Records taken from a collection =
******
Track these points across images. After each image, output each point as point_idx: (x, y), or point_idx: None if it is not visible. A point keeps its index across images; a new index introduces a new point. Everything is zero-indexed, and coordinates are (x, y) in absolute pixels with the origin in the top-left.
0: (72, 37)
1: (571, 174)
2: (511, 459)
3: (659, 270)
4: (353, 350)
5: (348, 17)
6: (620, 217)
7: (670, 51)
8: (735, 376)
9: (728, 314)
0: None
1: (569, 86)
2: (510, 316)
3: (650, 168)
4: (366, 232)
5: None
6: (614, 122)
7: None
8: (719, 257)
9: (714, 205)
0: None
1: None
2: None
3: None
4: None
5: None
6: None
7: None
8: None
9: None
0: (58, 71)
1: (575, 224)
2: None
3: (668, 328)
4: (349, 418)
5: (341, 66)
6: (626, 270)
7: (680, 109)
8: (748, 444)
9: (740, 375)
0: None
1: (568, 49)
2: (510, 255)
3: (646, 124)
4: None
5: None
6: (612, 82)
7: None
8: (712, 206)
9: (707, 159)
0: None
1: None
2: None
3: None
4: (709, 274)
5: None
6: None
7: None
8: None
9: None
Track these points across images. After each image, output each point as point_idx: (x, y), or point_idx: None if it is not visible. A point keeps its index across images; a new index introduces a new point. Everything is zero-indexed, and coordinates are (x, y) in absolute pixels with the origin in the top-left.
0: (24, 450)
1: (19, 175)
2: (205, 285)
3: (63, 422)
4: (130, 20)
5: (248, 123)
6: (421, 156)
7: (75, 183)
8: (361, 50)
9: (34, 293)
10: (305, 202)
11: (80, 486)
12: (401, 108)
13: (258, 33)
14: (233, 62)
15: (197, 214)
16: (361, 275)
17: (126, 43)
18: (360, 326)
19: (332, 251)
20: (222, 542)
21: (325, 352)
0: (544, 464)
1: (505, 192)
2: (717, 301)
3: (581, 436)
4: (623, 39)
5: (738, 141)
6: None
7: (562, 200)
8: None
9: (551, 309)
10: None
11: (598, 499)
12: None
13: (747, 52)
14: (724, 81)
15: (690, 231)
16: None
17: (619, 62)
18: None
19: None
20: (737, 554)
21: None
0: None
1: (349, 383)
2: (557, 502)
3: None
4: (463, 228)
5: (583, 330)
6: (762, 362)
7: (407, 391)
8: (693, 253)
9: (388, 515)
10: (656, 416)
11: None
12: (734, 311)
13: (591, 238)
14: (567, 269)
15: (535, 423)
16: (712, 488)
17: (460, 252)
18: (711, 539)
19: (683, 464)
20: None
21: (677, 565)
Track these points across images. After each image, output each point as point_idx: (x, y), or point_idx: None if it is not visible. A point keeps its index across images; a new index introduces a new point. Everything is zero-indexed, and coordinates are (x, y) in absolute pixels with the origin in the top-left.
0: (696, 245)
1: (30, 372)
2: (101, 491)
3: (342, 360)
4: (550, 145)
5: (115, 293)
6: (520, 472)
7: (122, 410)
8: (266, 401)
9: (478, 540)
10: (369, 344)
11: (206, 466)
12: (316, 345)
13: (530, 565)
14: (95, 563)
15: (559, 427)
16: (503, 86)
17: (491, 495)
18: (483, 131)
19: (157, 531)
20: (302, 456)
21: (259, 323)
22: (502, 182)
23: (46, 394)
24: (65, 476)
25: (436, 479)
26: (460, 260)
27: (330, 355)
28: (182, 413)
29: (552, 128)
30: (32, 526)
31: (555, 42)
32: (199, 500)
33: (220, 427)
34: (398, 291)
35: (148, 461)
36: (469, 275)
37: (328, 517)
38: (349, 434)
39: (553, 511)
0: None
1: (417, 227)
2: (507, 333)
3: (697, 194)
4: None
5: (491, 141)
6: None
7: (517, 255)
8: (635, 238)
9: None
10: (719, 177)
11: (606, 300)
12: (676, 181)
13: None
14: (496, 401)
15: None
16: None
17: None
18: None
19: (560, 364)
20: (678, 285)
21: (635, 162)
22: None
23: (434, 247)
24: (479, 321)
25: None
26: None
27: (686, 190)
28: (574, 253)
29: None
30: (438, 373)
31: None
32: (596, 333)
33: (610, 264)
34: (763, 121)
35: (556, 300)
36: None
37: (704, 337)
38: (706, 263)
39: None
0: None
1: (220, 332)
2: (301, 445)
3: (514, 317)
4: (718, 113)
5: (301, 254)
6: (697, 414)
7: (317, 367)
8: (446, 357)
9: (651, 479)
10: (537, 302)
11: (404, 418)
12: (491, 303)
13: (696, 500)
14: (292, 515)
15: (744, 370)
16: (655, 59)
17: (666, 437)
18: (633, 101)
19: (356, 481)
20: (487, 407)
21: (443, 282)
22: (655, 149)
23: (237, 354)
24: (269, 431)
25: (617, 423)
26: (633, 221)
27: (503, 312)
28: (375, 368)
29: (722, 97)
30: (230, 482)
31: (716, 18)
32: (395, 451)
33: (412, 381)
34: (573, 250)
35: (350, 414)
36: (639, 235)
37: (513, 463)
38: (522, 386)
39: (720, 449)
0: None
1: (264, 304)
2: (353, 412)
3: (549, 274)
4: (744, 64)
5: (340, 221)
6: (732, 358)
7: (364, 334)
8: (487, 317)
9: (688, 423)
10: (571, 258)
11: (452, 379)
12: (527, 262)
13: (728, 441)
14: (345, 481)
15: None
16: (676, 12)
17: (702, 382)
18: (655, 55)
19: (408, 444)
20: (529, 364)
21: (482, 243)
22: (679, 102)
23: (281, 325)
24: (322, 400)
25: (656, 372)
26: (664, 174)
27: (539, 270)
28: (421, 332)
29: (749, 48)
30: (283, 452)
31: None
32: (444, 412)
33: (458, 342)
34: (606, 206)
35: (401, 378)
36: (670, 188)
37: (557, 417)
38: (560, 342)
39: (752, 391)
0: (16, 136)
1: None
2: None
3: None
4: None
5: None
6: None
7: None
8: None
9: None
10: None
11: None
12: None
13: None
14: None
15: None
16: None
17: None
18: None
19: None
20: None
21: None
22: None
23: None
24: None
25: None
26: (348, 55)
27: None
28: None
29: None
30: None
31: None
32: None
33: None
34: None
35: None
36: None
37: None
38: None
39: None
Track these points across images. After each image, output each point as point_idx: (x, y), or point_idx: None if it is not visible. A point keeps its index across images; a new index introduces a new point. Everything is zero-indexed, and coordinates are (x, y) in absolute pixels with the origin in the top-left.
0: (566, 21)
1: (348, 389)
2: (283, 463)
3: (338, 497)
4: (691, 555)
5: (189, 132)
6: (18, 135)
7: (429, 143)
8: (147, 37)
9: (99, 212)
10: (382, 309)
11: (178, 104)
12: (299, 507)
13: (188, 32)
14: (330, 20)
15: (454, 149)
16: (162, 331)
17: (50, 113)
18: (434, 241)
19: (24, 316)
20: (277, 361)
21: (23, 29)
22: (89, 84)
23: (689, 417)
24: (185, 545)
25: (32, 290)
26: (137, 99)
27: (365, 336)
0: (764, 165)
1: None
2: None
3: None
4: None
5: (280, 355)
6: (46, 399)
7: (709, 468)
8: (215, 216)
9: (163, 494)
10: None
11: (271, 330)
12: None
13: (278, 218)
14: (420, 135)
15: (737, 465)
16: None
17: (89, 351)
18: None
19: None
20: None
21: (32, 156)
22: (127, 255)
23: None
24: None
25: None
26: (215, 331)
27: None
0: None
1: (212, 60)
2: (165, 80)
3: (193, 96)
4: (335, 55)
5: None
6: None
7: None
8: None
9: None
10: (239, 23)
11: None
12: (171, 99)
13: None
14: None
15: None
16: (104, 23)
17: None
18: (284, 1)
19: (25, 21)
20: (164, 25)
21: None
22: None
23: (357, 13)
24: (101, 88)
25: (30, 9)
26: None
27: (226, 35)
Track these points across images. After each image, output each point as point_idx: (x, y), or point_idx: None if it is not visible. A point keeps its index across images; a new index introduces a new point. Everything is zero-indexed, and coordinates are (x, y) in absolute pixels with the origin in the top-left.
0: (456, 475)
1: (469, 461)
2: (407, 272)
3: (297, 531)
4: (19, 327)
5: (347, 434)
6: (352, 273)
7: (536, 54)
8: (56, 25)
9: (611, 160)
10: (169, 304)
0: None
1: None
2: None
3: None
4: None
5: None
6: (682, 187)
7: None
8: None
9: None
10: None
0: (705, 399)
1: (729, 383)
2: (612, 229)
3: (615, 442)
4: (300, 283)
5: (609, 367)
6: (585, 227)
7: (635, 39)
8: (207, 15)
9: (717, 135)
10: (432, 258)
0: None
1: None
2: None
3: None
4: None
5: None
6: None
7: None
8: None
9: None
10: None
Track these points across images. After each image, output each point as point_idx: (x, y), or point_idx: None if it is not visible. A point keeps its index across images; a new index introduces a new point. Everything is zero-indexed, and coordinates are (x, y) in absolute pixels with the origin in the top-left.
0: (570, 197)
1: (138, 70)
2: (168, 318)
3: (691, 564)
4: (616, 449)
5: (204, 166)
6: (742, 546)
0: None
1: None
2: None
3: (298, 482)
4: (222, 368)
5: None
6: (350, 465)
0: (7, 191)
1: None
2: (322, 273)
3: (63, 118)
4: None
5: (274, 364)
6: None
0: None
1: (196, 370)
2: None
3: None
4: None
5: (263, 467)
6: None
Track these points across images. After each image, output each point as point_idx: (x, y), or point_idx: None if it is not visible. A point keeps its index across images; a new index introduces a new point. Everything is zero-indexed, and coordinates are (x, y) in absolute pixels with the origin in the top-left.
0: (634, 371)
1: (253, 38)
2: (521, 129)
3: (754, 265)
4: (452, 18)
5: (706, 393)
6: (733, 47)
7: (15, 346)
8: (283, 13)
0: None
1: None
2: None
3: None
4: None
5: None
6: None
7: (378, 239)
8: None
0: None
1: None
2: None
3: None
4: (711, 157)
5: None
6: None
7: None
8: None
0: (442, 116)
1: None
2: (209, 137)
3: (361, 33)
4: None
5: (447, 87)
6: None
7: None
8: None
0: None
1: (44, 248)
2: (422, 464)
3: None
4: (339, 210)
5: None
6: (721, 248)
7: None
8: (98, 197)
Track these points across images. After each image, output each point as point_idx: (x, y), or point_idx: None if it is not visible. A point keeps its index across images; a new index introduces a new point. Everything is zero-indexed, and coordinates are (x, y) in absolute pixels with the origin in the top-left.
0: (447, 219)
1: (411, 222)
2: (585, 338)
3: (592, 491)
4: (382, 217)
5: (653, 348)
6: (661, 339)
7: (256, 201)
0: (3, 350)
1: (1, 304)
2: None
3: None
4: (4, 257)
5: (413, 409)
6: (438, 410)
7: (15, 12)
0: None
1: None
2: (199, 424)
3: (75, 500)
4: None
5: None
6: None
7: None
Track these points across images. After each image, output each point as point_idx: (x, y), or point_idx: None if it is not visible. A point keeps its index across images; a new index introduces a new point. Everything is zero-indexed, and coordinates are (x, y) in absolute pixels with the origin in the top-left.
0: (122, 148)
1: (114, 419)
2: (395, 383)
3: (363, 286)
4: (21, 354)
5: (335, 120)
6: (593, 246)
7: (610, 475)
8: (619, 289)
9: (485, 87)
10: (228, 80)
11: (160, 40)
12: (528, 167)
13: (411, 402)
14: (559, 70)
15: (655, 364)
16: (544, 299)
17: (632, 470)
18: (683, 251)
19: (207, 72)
******
Exercise goal = Please repeat the records word for word from their start through the line with "1: (571, 174)", including that line.

Response =
Track these points across images. After each image, output each point as point_idx: (x, y), or point_idx: None if it is not visible. A point keeps its index across images; a new index introduces a new point. Everything is zero-indexed, and coordinates are (x, y) in absolute pixels with the origin in the top-left.
0: (72, 37)
1: (571, 174)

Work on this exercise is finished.